Dans l'espace aérien irakien, missiles et drones iraniens croisent les avions de chasse israéliens, obligeant Bagdad à redoubler d'efforts pour éviter d'être happé par un énième conflit régional. «Il existe un risque notable de voir le conflit déborder en Irak», résume le politologue Sajad Jiyad.
Car les précédents abondent pour les autorités de ce pays qui se livrent depuis des années à un exercice d'équilibriste entre leurs deux alliés, les Etats-Unis, grand parrain d'Israël, et l'Iran.

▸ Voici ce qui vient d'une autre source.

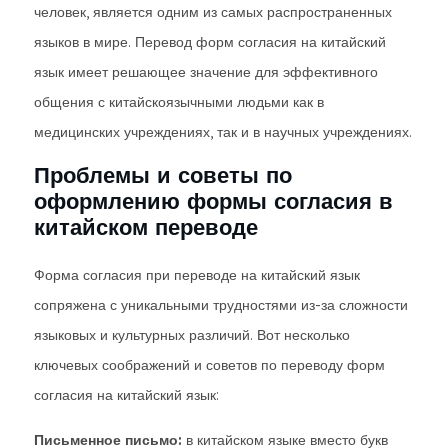
человек, является одним из самых распространенных
языков в мире. Перевод форм согласия на китайский
язык имеет решающее значение для эффективного
общения с китайскоязычными людьми как в
медицинских учреждениях, так и в научных учреждениях.
Проблемы и советы по
оформлению формы согласия в
китайском переводе
Форма согласия при переводе на китайский язык
сопряжена с уникальными трудностями из-за сложности
языковых и культурных различий. Вот несколько
ключевых соображений и советов по переводу форм
согласия на китайский язык:
Письменное письмо:
в китайском языке вместо букв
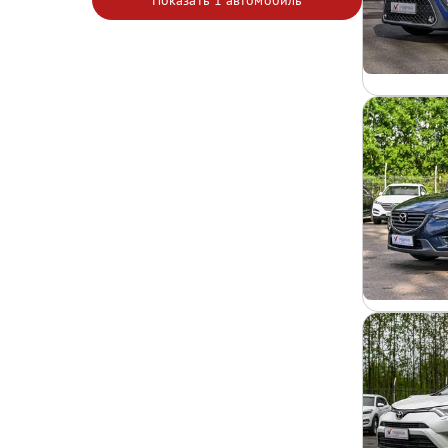
Показать
1 автомобиль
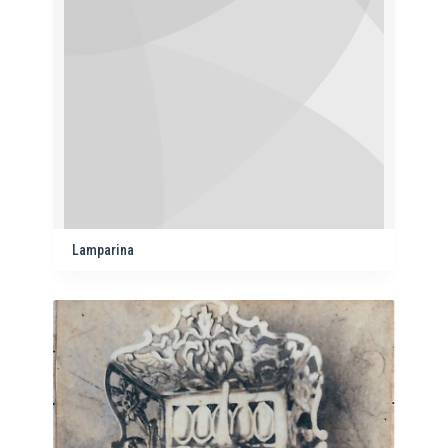
Lamparina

Des groupes armés irakiens, soutiens de Téhéran, ont ciblé par le passé des troupes américaines de la coalition internationale antijihadistes qui sont stationnées en Irak.
Et c'est à Bagdad en 2020, sous la première présidence Donald Trump, qu'un drone américain avait tué le général iranien Qassem Soleimani, figure des Gardiens de la Révolution, l'armée idéologique de l'Iran.
Alors que les principaux alliés régionaux de l'Iran ont récemment été affaiblis par Israël, les regards se tournent aujourd'hui vers les factions irakiennes.
Pour l'heure, «l'Iran essaye d'éviter des dommages collatéraux pour ses réseaux, en maintenant ses alliés régionaux en stand-by. Mais cette position pourrait évoluer.»
Interrogé, un haut responsable sécuritaire irakien assure que parmi le camp pro-Iran, «tout le monde» souhaite «maintenir l'Irak à l'écart du conflit.»
L'Irak doit concilier son alliance avec l'Iran, avec qui il partage une frontière, des liens politiques, économiques, culturels, et un partenariat stratégique et militaire avec les Etats-Unis, opposés au programme nucléaire de Téhéran. Œuvrant à éviter une propagation du conflit, Bagdad a sommé les Etats-Unis d'«empêcher» l'aviation israélienne de pénétrer l'espace aérien irakien pour attaquer l'Iran, des «violations» ayant enragé les groupes armés pro-Iran.
Si les influentes Brigades du Hezbollah ont indiqué que l'Iran n'avait besoin «d'aucun soutien militaire de qui que ce soit», elles ont assuré surveiller «de près» l'armée américaine.
Dénonçant les activités «déstabilisatrices» des «milices alignées sur l'Iran», un responsable américain a appelé le gouvernement irakien à «protéger les missions diplomatiques et le personnel militaire américain». Faisant allusion aux importations de gaz iranien dont dépend le pays pour ses centrales électriques, il a indiqué:
Pour Sajad Jiyad, en cas d'implication des Etats-Unis dans l'attaque israélienne sur l'Iran, «des éléments pro-Iran en Irak pourraient prendre pour cible l'ambassade américaine, le consulat à Erbil (nord), ou les troupes américaines et la base d'Aïn al-Assad» hébergeant dans l'Ouest irakien la coalition internationale.
Quand éclatait en octobre 2023 la guerre à Gaza, déclenchée par l'attaque sans précédent du Hamas palestinien en Israël, l'Irak semblait au bord du précipice. Les factions armées menaient des dizaines de frappes en Irak et en Syrie contre les soldats américains de la coalition. Washington avait alors riposté en les bombardant.
Ces mêmes groupes, au sein de la «Résistance islamique en Irak», avaient ensuite revendiqué des tirs contre le territoire israélien, la plupart interceptés. En octobre 2024, un drone tuait cependant deux soldats israéliens dans le Golan syrien occupé par Israël.
Pour Tamer Badawi, les groupes armés pro-Iran «conservent la capacité de cibler Israël depuis l'ouest de l'Irak», et pourraient viser «les intérêts américains» en Jordanie. Mais à l'horizon, il y a aussi les législatives prévues en novembre en Irak, encourageant la classe politique à chercher la stabilité.
Une étape essentielle même pour les factions armées, disposant de députés au Parlement. «Certains groupes se sont engagés dans l'action politique», reconnaît un responsable de la «Résistance islamique».
Et d'assurer que ces groupes ne laisseront pas l'Iran «mener tout seul la bataille.»